While discussion of fuel consumption has always been a topic of concern, the most prevalent issue that is currently swirling through the transportation industry is the FMCSA's recent adjustment to the hours-of-service regulation. Safety administrators are praising the policy change for its structured increase of off-duty time requirements. However, Fleet managers, drivers, and business owners alike are up in arms about the massive reduction of available working hours. In our last article on the topic, which summarized the full policy, we calculated that each individual driver is having 624 hours cut annually due to the change. To put that into greater perspective, if driving at an average pace of 60 MPH for 624 hours, 37440 miles will be traversed; equivalent to starting in Seattle, WA and circling the contiguous United States 4 times. If this reduction was spread across a fleet of drivers, the business would feel the repercussions. However, this is for each of the nearly 6 million Commercial Motor Vehicle drivers in the United States, so "it's only a matter of time before these impacts ripple throughout the nation's economy." (K. Burch)

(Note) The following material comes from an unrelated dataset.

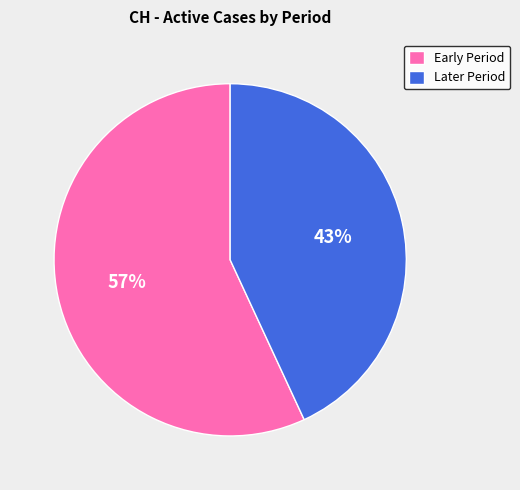

The Later Period slice represents 43% of the pie. True or false?

True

The American Transportation Research Institute (ATRI) recently released a 60-pg, thorough analysis of the "Operational and Economic Impacts of the New Hours-of-Service". Utilizing results from a 2300 driver survey and 40,000 commercial driver logbooks, the research established a few noteworthy operational and economic impacts from the HOS update.
~ Greater than 80% of motor carriers are in the midst of a quantifiable productivity loss since July.

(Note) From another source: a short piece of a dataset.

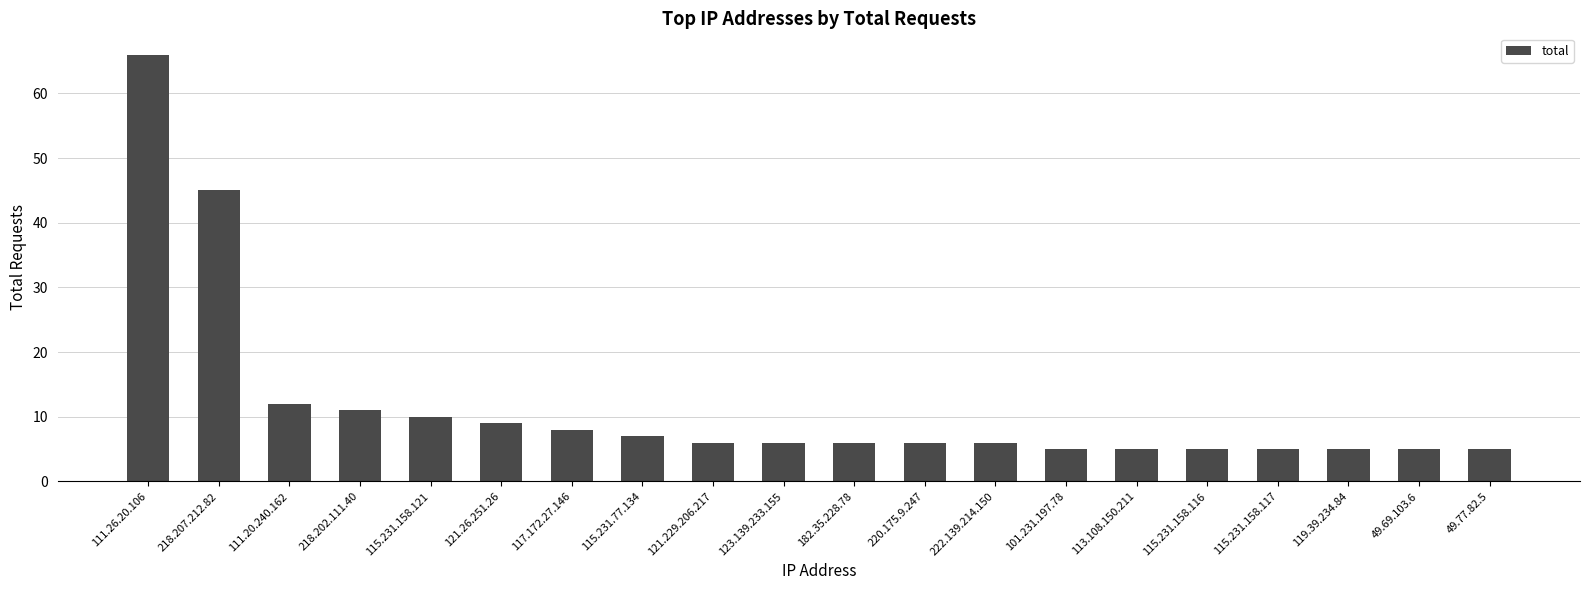

Where is the data nearest to the value 35?

218.207.212.82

~ Nearly half of the businesses surveyed have had to employ more drivers to deliver the same amount of inventory.
~ Even though the updated HOS policy reduced a driver's weekly hours from 82 to 70, 66% of the drivers are experienced greater levels of fatigue while just over 82% of commercial drivers have had their quality of life negatively affected.
~ Unchanged deadlines have required drivers to operate at more time periods of greater traffic a financial risk to fleets that we discussed last week.

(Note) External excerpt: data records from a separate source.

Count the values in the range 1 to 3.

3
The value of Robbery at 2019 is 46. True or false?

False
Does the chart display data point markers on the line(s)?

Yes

~ Annualized loss of wages is around $2 billion due to the drop in hours
The research also provided the key outcomes related to productivity which are as follows:
~ More Drivers are now Required to Move the Same Amount of Freight: To comply with the HOS rules carriers have shifted driver schedules. Many of these new schedules have resulted in a decrease in the number of weekly miles a driver can log. Due to the decrease in miles, carriers have a choice of turning down freight or making up the miles by incorporating additional drivers and/or equipment into their operations. These options are less efficient than operations prior to the new HOS rules, and are a central component of the productivity loss.
~ Driver Shortage and Turnover: Prior to the July 1st HOS rules, qualified drivers were scarce with an estimated shortage of 20,000 to 25,000 for-hire truckload drivers.7 As a result of the changes more drivers are required and the level of scarcity has increased. To attract drivers after the HOS change, some carriers have opted to increase pay8 and some may increase rates for shippers. Rate hikes are challenging, however, due to strong competition among industry participants. If rate increases do not fully compensate for driver pay increases then carriers raising pay will assume an additional financial burden.
~ Decreased Flexibility to Meet Customer Requirements: Meeting customer requirements is more difficult under the new HOS rules. In particular, drivers are limited to one restart per week and must take those restarts across two nighttime periods. Shippers, however, may require delivery at any point on a given day, and with little notice. The data show, particularly those data describing the variability in driver weekly work time, that flexibility has decreased. As a result, drivers are less able to accumulate hours for unanticipated shipper requests via the 34-hour restart. In many instances carriers must either turn down business or increase driver capacity.
This valuable research will likely be presented in some form at the subcommittee hearing on Thursday, November, 21. Chairman of the Subcommittee on Contracting and Workforce of the House Small Business Committee, Rep. Richard Hanna (R-NY) stated that the hearing will "examine the economic and operational impact of the FMCSA new Hours of Service regulation on small businesses". Hanna went on to add that he "looks forward to learning from the witnesses how they are operating under this rule and examining how we can better balance the needs of our economy and the important goal of highway safety." These witnesses will represent both sides of the argument as Anne Ferro of the FMCSA is scheduled to be heard alongside carrier executives from the Owner-Operator Independent Drivers Association and the American Trucking Association.